### YOUR OBJECTIVE
The answer should hold exactly the lines of the entries below from the one containing "thumb ip: (71, 251)" through the last line, both included.

### PROVIDED ENTRIES

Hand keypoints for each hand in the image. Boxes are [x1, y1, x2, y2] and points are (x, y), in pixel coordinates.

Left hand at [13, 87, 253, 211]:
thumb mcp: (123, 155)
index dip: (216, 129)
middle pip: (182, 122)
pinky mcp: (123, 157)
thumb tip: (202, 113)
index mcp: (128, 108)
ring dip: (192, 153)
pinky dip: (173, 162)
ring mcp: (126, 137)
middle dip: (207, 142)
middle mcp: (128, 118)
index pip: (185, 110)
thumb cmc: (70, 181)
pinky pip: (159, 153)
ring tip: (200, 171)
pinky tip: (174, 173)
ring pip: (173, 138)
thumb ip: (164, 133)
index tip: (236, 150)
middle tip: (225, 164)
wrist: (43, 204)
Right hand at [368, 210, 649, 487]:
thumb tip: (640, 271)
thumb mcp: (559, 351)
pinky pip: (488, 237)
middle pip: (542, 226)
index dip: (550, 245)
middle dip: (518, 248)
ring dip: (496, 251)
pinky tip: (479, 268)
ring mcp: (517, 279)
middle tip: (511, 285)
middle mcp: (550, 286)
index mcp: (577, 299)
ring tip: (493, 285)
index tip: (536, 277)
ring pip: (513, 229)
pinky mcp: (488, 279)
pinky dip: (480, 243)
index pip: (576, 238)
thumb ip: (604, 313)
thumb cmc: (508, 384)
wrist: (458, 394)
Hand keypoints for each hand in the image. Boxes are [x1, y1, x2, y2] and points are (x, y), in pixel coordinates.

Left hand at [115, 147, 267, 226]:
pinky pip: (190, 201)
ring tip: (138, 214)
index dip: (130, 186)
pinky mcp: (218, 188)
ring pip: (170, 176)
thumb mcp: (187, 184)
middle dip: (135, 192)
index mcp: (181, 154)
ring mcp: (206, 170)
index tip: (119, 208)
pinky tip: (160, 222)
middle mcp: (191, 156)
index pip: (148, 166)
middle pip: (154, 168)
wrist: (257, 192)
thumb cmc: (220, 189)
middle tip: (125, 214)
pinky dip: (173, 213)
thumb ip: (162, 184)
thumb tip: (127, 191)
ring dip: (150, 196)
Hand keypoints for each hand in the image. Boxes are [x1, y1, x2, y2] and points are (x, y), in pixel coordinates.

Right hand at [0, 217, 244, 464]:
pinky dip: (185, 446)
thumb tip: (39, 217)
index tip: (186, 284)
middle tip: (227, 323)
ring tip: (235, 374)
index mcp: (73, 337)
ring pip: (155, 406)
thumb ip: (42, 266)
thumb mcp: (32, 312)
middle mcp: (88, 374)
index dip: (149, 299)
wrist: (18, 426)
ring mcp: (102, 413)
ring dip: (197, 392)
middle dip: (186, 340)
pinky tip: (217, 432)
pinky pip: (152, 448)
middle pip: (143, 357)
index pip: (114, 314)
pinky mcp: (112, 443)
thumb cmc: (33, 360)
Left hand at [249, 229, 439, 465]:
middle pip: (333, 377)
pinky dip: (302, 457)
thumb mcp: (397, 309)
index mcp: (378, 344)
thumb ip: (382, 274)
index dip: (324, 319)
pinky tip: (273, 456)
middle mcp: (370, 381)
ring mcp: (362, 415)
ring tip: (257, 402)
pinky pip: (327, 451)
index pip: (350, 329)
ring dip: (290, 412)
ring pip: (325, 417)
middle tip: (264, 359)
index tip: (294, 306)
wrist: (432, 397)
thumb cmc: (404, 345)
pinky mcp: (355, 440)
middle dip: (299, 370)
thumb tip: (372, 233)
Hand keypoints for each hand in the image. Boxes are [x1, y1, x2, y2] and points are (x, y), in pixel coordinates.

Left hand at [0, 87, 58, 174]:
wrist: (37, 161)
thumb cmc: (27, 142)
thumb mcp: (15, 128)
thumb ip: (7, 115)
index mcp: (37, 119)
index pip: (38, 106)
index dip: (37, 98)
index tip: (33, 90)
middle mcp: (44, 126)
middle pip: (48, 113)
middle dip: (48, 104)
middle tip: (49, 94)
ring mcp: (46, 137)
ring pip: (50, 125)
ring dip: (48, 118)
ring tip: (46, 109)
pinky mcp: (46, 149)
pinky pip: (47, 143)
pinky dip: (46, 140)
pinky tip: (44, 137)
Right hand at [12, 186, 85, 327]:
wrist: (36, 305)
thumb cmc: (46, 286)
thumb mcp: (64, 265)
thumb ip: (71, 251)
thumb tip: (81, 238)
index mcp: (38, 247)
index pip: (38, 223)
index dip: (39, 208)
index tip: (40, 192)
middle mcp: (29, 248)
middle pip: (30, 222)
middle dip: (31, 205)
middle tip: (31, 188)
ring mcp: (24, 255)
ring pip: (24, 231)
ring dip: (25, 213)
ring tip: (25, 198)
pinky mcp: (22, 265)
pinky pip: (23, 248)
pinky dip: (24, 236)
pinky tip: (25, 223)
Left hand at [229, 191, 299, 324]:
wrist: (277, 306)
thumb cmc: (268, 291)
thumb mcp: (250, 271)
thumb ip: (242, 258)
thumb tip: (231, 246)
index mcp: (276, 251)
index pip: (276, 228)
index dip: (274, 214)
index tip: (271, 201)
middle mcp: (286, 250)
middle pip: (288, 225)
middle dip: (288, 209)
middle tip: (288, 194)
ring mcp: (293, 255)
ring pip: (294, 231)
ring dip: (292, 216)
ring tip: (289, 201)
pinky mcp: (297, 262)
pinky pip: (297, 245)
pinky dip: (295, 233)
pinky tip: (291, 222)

### ANSWER AREA
thumb ip: (71, 251)
thumb tip: (81, 238)
index mcp: (38, 247)
index pip: (38, 223)
index dip: (39, 208)
index tip: (40, 192)
middle mcp: (29, 248)
middle pip: (30, 222)
middle dip: (31, 205)
middle tip: (31, 188)
ring mcp: (24, 255)
ring pip: (24, 231)
ring dip: (25, 213)
ring tip: (25, 198)
pinky mcp: (22, 265)
pinky pip: (23, 248)
pinky dip: (24, 236)
pinky tip: (25, 223)
Left hand at [229, 191, 299, 324]:
wrist: (277, 306)
thumb cmc: (268, 291)
thumb mcp: (250, 271)
thumb ip: (242, 258)
thumb tip: (231, 246)
index mcp: (276, 251)
index pip: (276, 228)
index dip: (274, 214)
index tip: (271, 201)
middle mcp: (286, 250)
middle pip: (288, 225)
middle dip: (288, 209)
middle tip: (288, 194)
ring mcp: (293, 255)
ring pip: (294, 231)
ring dip: (292, 216)
ring tip: (289, 201)
pinky mcp: (297, 262)
pinky pip: (297, 245)
pinky dip: (295, 233)
pinky tip: (291, 222)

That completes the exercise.